For instance, it's worth trying this: According to the Little Fermat theorem $x^{p} \equiv x \mod p$, then $x^{p^{k}} \equiv x^{k}\mod p$, $ x^{p^{k}-1} \equiv x^{k-1} \mod p$. So the problem is reduced to showing that $x^{k-1}-1$ divides $x^{n-1}-1$ iff $k | n$.
Any help would be much appreciated.
If $k\mid n$, then every root of $x^{p^k-1}-1$ is also a root of $x^{p^n-1}-1$, so the field $\mathbb{F}_{p^k}$ is a subfield of $\mathbb{F}_{p^n}$, by recalling that, in an algebraic closure of $\mathbb{F}_p$, the field with $p^r$ elements is uniquely determined as the set of roots of $x^{p^r}-x$.

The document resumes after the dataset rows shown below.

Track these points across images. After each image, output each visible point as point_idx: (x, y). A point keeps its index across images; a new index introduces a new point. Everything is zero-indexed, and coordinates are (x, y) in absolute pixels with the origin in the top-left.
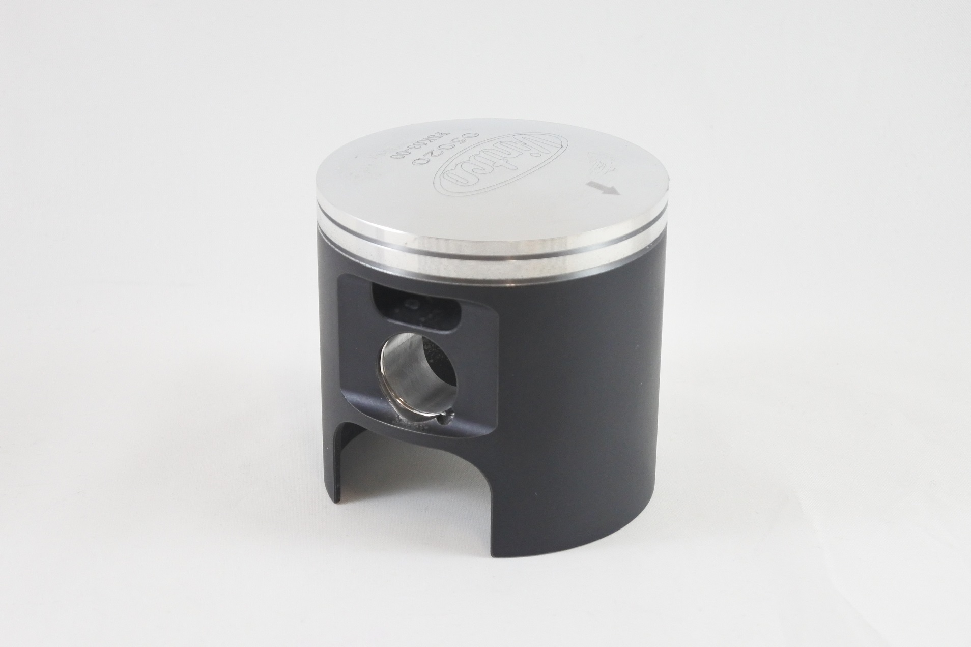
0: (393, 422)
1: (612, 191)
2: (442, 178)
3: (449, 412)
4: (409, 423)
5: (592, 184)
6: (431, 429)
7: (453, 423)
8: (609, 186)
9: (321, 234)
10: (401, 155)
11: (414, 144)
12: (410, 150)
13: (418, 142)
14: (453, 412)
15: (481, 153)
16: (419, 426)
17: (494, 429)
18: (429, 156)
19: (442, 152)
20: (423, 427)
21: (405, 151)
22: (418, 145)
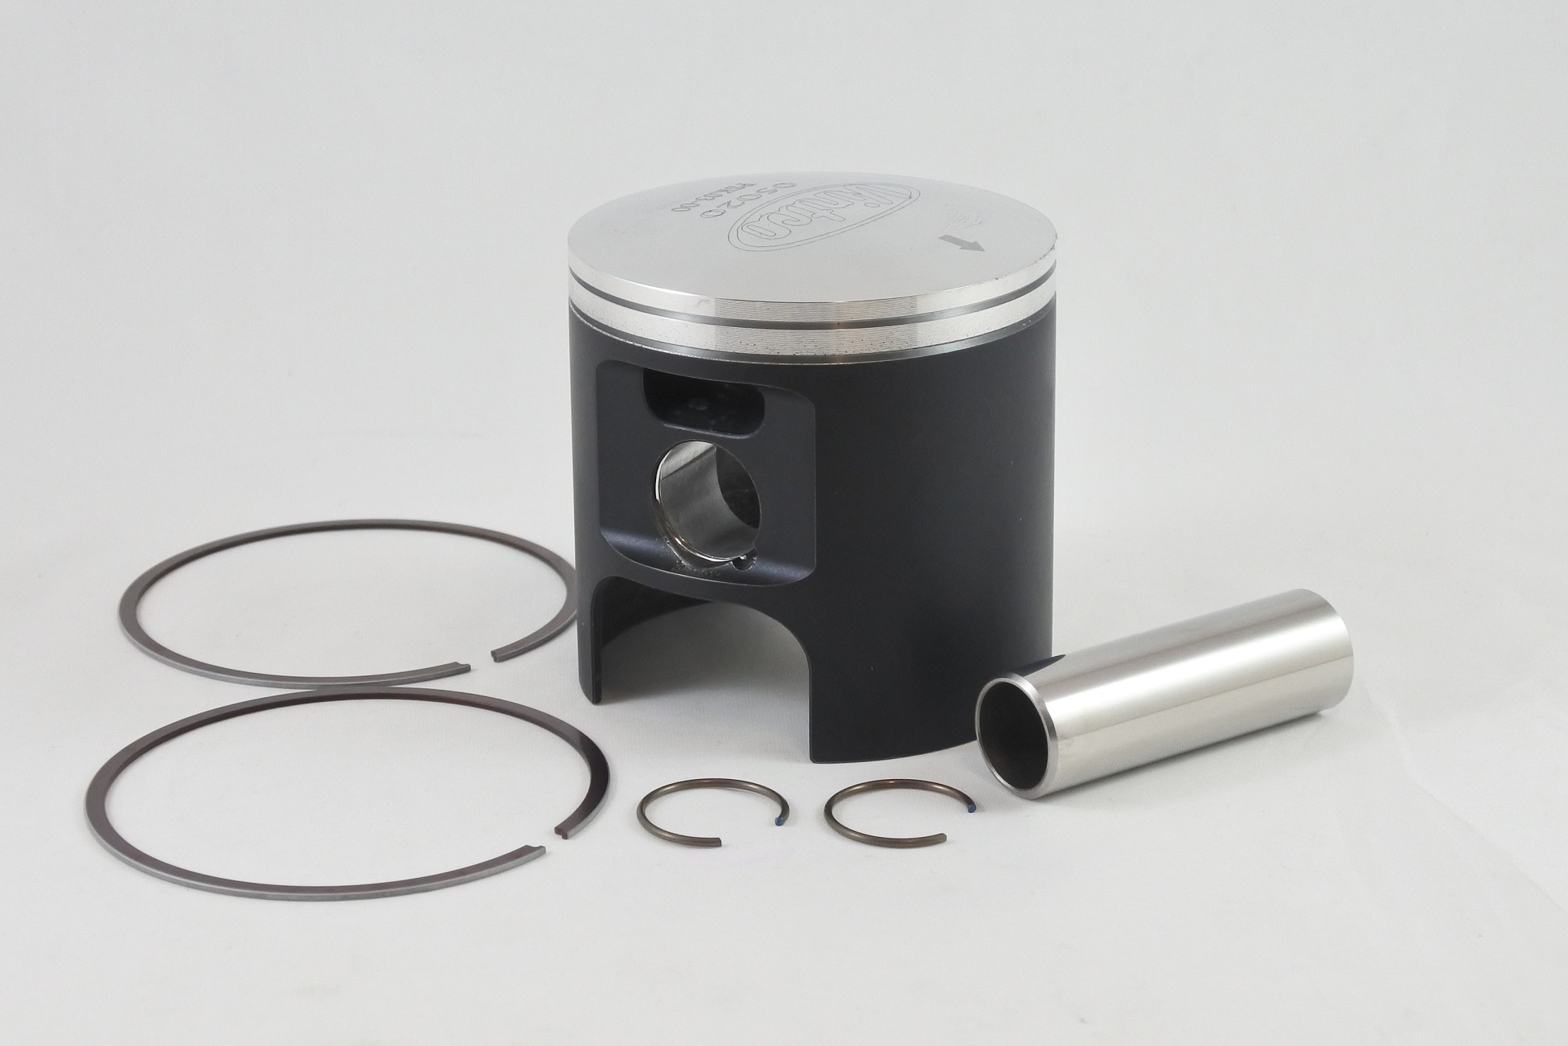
0: (673, 569)
1: (975, 247)
2: (740, 229)
3: (750, 556)
4: (695, 570)
5: (946, 238)
6: (725, 575)
7: (758, 566)
8: (971, 241)
9: (574, 311)
10: (685, 208)
11: (705, 196)
12: (698, 202)
13: (711, 194)
14: (754, 555)
15: (797, 204)
16: (709, 574)
17: (812, 572)
18: (724, 207)
19: (743, 203)
20: (714, 573)
21: (693, 203)
22: (712, 196)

Let's see the converse. If $\mathbb{F}_{p^k}$ is a subfield of $\mathbb{F}_{p^n}$ then the group of invertible elements of the former is a subgroup of the group of invertible elements of the latter, which implies $$ p^k-1\mid p^n-1 $$ This in turn implies that $k\mid n$. Let $n=kq+r$, with $0\le r<k$; then $$ p^n-1=(p^k)^qp^r-1=(p^k-1+1)^qp^r-1= -1+p^r\sum_{i=0}^q\binom{q}{i}(p^k-1)^i $$ so we conclude that $p^k-1$ divides $p^r-1$ which is possible only if $r=0$.
One way to do this is: $$n|m\implies X^n-1|X^m-1 \tag 1$$ to prove it take $m=nt$ then : $$X^m-1=(\color{#0a0}{X^n})^t-1=(\color{#0a0}{X^n}-1)\left(\sum_{i=0}^{t-1}(\color{#0a0}{X^n})^i\right) \tag 2$$ Or you can see this as a consequence of $Y-1|Y^t-1$ for $Y=X^n$. Another result which follows from this is that if you replace $X$ by a specific number in $(1)$ the implication still holds, so we can conclude about your final question in two steps:
$$k|n\overset{\ \large \color{#c00}{\rm (1) \text{ for }X=p}}\implies p^k-1|p^n-1\overset{\ \large \color{#c00}{\rm (1) \text{ for } X=x}}\implies x^{p^k-1}-1|x^{p^n-1}-1 \tag 3$$